All four performers gave themselves over completely to the piece, sustaining their character through-lines even while not singing. Yuri Gorodetski was beautifully cast in the role of the young, gaunt immigrant struggling to communicate over the language barrier. He had crafted his role compellingly, bringing both pathos and humor to every moment. Deborah Nansteel, as his mother, is a beautiful singer. She not only carries us to the emotional heart of the piece with her wrenching disclosure that she has lost both her husband and other children on the Atlantic crossing, but she reaches across the boundaries between the old and new worlds by touching the inspector’s heart, reminding him of his own ancestral immigrants. Christian Bowers, as the man whom they would call “Uncle Alex” and to whom their success to step out on American soil, imbues his character with a solid working-class nobility.
There is no heavy-handed political rant in this piece. It’s a nuanced and honest a character portrait. But when Augustin, with his beautiful piercing tenor at the end, reaches his hand out to the audience as if summoning us up, “Next?,” he implicates us and connects then and now.
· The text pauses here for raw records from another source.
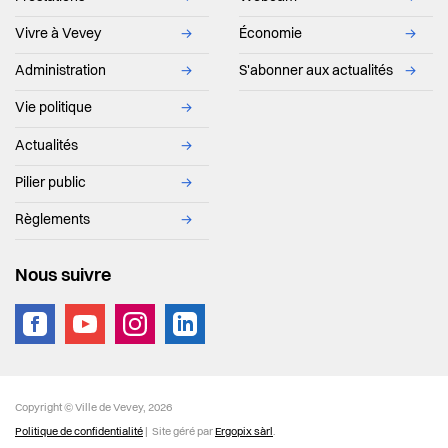
Vivre à Vevey
→
Économie
→
Administration
→
S'abonner aux actualités
→
Vie politique
→
Actualités
→
Pilier public
→
Règlements
→
Nous suivre
vevey.footer.site_footer
Copyright © Ville de Vevey, 2026
Politique de confidentialité
| Site géré par
Ergopix sàrl
.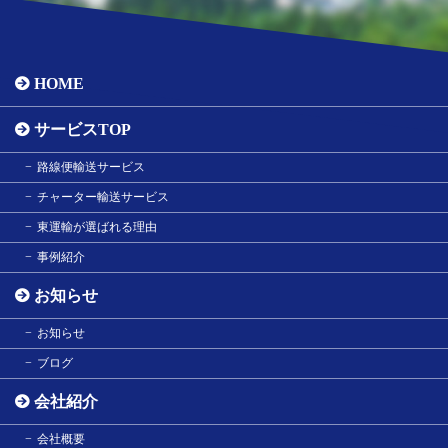
HOME
サービスTOP
路線便輸送サービス
チャーター輸送サービス
東運輸が選ばれる理由
事例紹介
お知らせ
お知らせ
ブログ
会社紹介
会社概要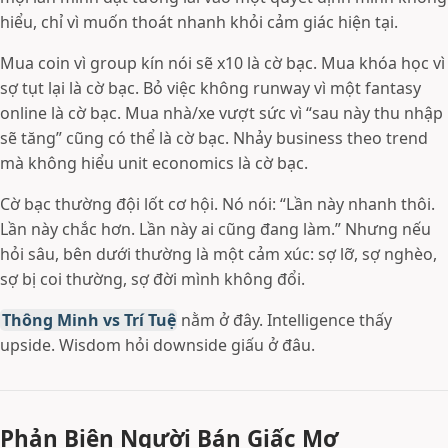
hiểu, chỉ vì muốn thoát nhanh khỏi cảm giác hiện tại.
Mua coin vì group kín nói sẽ x10 là cờ bạc. Mua khóa học vì
sợ tụt lại là cờ bạc. Bỏ việc không runway vì một fantasy
online là cờ bạc. Mua nhà/xe vượt sức vì “sau này thu nhập
sẽ tăng” cũng có thể là cờ bạc. Nhảy business theo trend
mà không hiểu unit economics là cờ bạc.
Cờ bạc thường đội lốt cơ hội. Nó nói: “Lần này nhanh thôi.
Lần này chắc hơn. Lần này ai cũng đang làm.” Nhưng nếu
hỏi sâu, bên dưới thường là một cảm xúc: sợ lỡ, sợ nghèo,
sợ bị coi thường, sợ đời mình không đổi.
Thông Minh vs Trí Tuệ
nằm ở đây. Intelligence thấy
upside. Wisdom hỏi downside giấu ở đâu.
Phản Biện Người Bán Giấc Mơ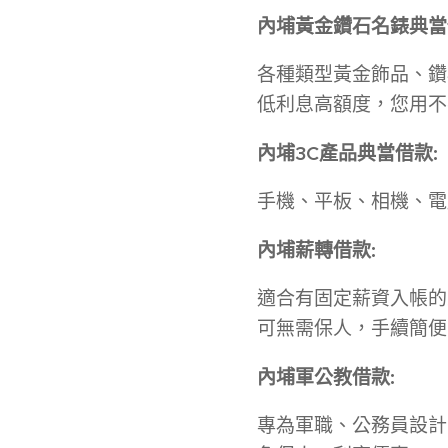
內埔
黃金鑽石名錶典當
各種類型黃金飾品、鑽
低利息高額度，您用不
內埔
3C
產品典當借款
:
手機、平板、相機、電腦
內埔
薪轉借款
:
適合有固定薪資入帳的
可無需保人，手續簡便
內埔
軍公教借款
:
專為軍職、公務員設計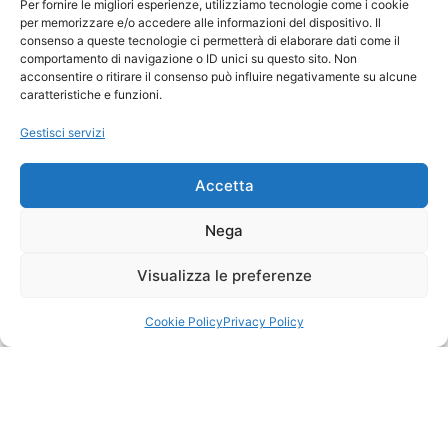
Per fornire le migliori esperienze, utilizziamo tecnologie come i cookie
per memorizzare e/o accedere alle informazioni del dispositivo. Il
consenso a queste tecnologie ci permetterà di elaborare dati come il
comportamento di navigazione o ID unici su questo sito. Non
acconsentire o ritirare il consenso può influire negativamente su alcune
caratteristiche e funzioni.
Gestisci servizi
Accetta
Nega
Visualizza le preferenze
Cookie Policy
Privacy Policy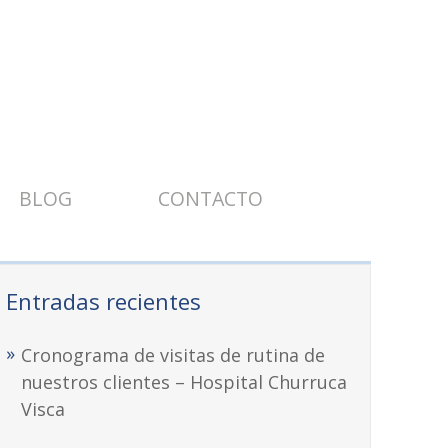
BLOG
CONTACTO
Entradas recientes
Cronograma de visitas de rutina de
nuestros clientes – Hospital Churruca
Visca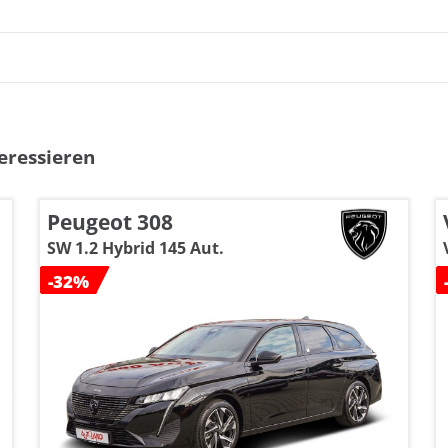
eressieren
Peugeot 308
SW 1.2 Hybrid 145 Aut.
-32%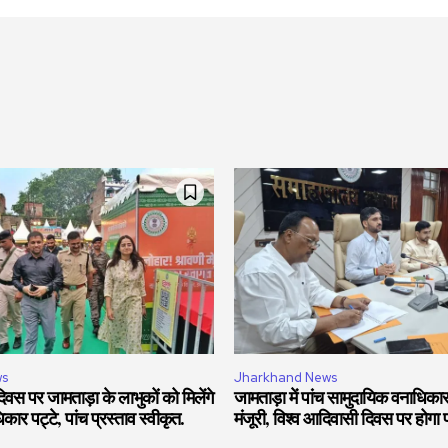
ws
Jharkhand News
वस पर जामताड़ा के लाभुकों को मिलेंगे
जामताड़ा में पांच सामुदायिक वनाधिकार
ार पट्टे, पांच प्रस्ताव स्वीकृत.
मंजूरी, विश्व आदिवासी दिवस पर होगा 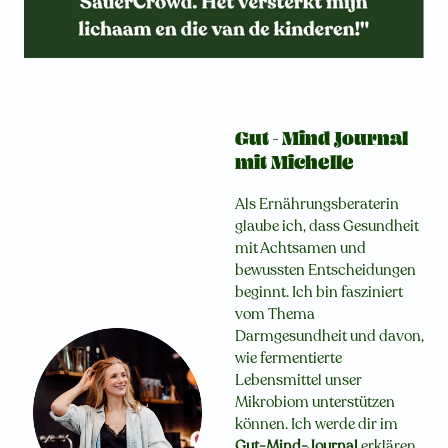
Gut - Mind Journal
mit Michelle
Als Ernährungsberaterin
glaube ich, dass Gesundheit
mit Achtsamen und
bewussten Entscheidungen
beginnt. Ich bin fasziniert
vom Thema
Darmgesundheit und davon,
wie fermentierte
Lebensmittel unser
Mikrobiom unterstützen
können. Ich werde dir im
Gut-Mind-Journal
erklären,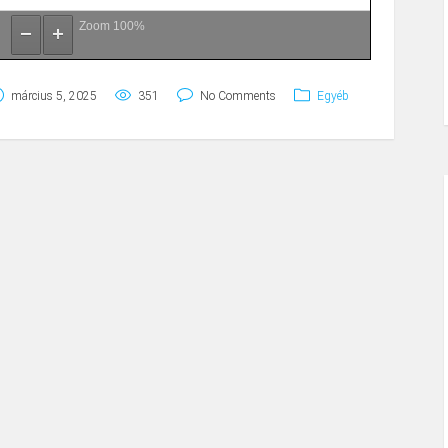
Zoom
100%
március 5, 2025
351
No Comments
Egyéb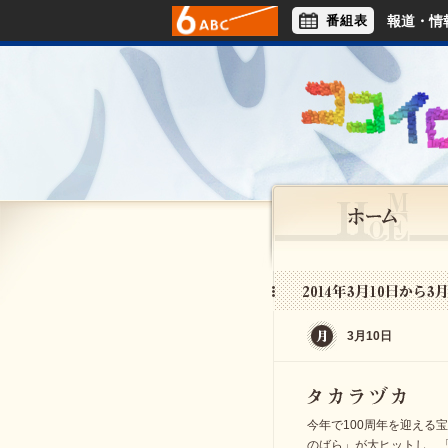
番組表
報道・情
アナウンサー
ライフスタイル
3月10日
今年で100周年を迎える
のばら」が大ヒットし、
Not only does the work complete its arc, but the resonances to the issue of new immigration is clear. In twenty precious moments Vincent and Bornfield have engaged us totally in a music-theatre experience and have also reminded us we are a nation of immigrants.
The singers come from the WNO’s Domingo-Cafritz Young Artist program and what a fine stable of talent this has proven to be. They’re a credit to the American Opera Initiative.
American Opera Initiative: Three 20-Minute Operas . Composers: Jennifer Bellor, Michael Gilbertson, and Joshua Bornfield . Libretti: Elizabeth Reeves, Caroline V. McGraw, and Caitlin Vincent . Musical Direction by Anne Manson . Produced by Washington National Opera . Reviewed by Susan Galbraith
This performance occurred on November 13, 2013.